#### [What you have to do]
For the data below, transcribe the part that opens with the line containing "способное мгновенно" and closes with the line containing "氨、氢氟酸、、磷酸类液压油。23型氟胶的介质性能与26型相", exactly and with no pictures.

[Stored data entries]
◇ ◇ ◇ ◇ ◇ ◇ ◇
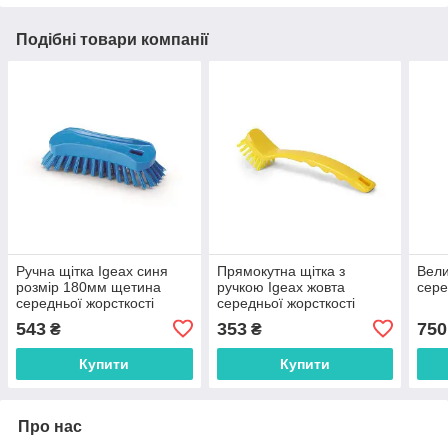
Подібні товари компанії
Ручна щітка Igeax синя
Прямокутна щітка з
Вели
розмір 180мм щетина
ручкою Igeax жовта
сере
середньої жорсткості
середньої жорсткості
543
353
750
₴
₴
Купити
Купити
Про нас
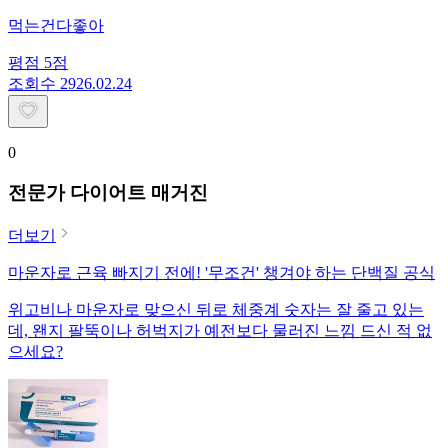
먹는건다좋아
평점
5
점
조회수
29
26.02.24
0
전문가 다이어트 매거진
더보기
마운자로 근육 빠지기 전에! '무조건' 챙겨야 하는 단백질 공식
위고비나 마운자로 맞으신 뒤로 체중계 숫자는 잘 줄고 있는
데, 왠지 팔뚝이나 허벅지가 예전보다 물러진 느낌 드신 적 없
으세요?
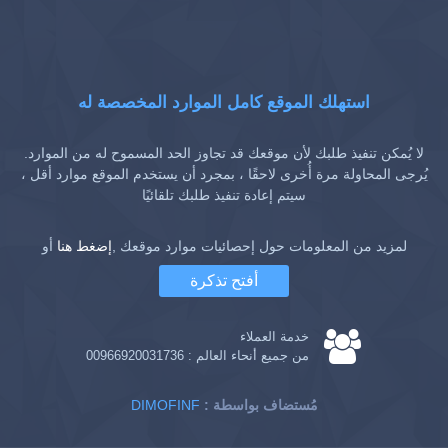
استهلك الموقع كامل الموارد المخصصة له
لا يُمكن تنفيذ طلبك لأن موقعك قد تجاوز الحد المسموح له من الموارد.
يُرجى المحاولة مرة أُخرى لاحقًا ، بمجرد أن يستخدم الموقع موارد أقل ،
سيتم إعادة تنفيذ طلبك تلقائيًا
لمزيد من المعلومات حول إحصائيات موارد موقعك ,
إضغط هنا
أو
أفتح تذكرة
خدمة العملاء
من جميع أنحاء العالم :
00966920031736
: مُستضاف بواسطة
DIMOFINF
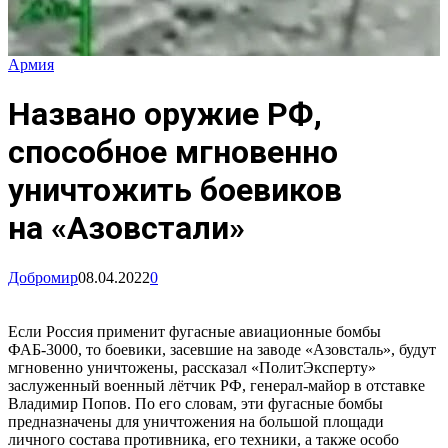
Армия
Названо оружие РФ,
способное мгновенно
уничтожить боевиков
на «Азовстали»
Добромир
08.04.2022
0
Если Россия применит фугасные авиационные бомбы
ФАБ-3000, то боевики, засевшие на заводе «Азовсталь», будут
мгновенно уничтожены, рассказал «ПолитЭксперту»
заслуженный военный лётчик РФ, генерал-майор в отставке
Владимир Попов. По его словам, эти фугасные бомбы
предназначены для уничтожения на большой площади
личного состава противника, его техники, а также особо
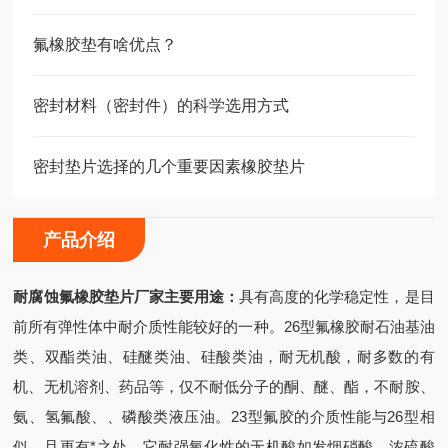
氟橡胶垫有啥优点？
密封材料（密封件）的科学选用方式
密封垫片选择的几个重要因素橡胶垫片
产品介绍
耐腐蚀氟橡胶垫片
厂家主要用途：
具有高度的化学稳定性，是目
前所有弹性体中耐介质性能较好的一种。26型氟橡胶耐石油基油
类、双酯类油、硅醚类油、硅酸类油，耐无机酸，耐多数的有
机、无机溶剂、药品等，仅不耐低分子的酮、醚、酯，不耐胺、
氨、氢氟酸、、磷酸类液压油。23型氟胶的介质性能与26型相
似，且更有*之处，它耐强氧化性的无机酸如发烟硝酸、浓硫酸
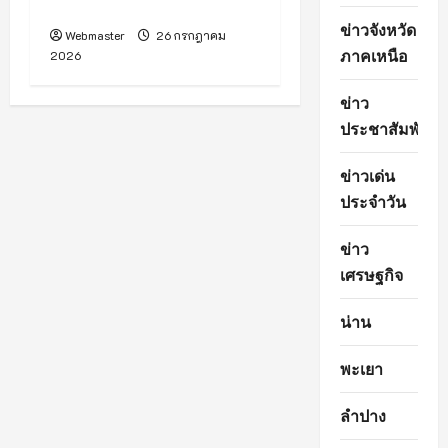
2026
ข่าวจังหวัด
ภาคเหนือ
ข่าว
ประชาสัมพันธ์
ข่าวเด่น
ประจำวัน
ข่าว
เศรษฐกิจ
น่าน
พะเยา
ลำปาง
◇ ◇ ◇ ◇ ◇ ◇ ◇
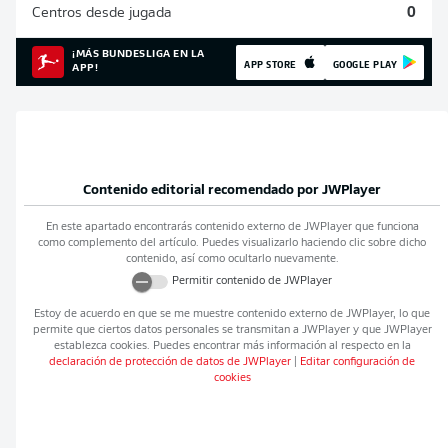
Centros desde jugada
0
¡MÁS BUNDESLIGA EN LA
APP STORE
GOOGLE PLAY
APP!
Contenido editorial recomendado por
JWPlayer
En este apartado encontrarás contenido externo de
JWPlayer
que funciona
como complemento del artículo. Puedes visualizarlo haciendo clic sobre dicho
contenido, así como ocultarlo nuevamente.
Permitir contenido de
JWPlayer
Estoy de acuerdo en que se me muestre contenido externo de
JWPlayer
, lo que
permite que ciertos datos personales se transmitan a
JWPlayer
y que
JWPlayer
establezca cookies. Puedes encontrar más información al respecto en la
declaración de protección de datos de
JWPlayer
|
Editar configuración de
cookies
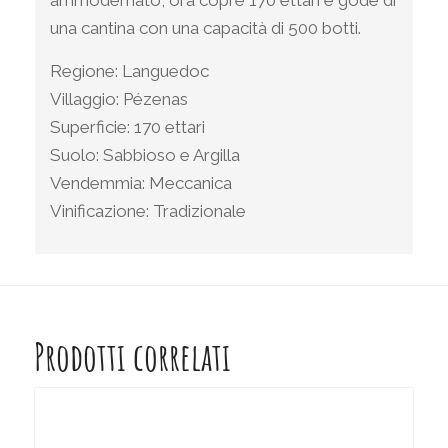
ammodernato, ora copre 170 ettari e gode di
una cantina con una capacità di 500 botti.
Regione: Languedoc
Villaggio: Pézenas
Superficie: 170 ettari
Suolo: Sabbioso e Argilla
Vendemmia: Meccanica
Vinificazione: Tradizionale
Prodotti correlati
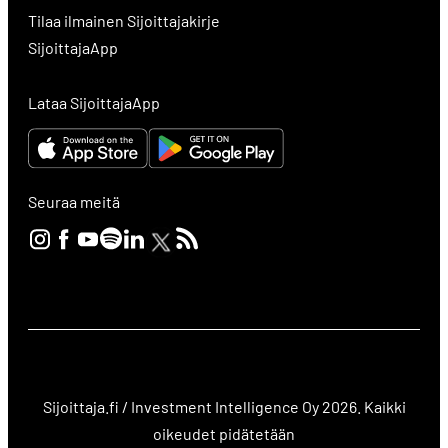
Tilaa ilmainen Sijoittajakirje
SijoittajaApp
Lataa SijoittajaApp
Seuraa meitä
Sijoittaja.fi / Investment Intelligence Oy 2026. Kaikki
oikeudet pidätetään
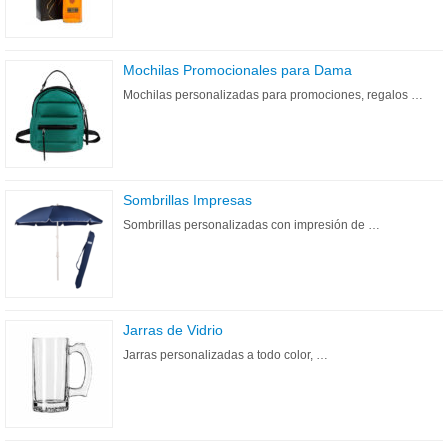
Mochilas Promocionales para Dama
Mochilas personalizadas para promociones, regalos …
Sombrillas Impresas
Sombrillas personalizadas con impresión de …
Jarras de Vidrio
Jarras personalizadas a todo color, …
◇ ◇ ◇ ◇ ◇ ◇ ◇
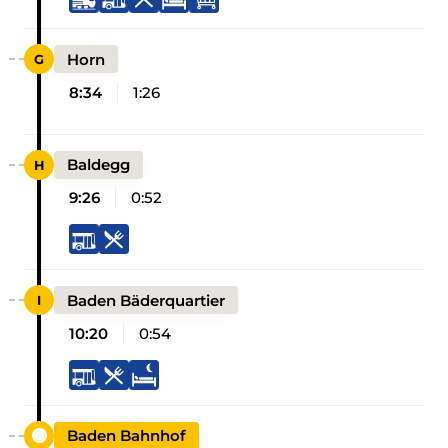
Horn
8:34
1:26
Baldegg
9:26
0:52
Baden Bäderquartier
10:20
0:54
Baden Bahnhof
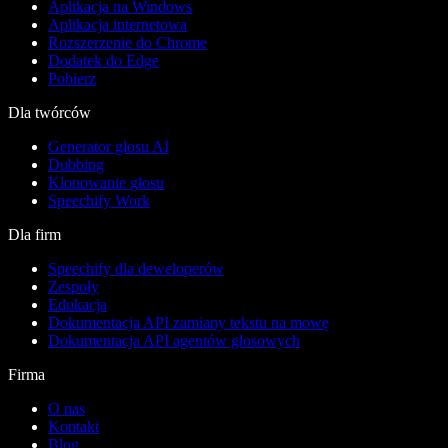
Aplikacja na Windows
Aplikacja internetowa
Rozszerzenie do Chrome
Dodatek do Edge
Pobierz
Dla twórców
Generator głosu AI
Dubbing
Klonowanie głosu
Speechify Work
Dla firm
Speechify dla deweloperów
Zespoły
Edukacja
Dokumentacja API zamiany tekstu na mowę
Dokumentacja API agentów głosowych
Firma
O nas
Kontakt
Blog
◇ ◇ ◇ ◇ ◇ ◇ ◇
#### [Finished exercise]
способное мгновенно
уничтожить боевиков
на «Азовстали»
Добромир
08.04.2022
0
Если Россия применит фугасные авиационные бомбы
ФАБ-3000, то боевики, засевшие на заводе «Азовсталь», будут
мгновенно уничтожены, рассказал «ПолитЭксперту»
заслуженный военный лётчик РФ, генерал-майор в отставке
Владимир Попов. По его словам, эти фугасные бомбы
предназначены для уничтожения на большой площади
личного состава противника, его техники, а также особо
氟橡胶垫有啥优点？
密封材料（密封件）的科学选用方式
密封垫片选择的几个重要因素橡胶垫片
产品介绍
耐腐蚀氟橡胶垫片
厂家主要用途：
具有高度的化学稳定性，是目
前所有弹性体中耐介质性能较好的一种。26型氟橡胶耐石油基油
类、双酯类油、硅醚类油、硅酸类油，耐无机酸，耐多数的有
机、无机溶剂、药品等，仅不耐低分子的酮、醚、酯，不耐胺、
氨、氢氟酸、、磷酸类液压油。23型氟胶的介质性能与26型相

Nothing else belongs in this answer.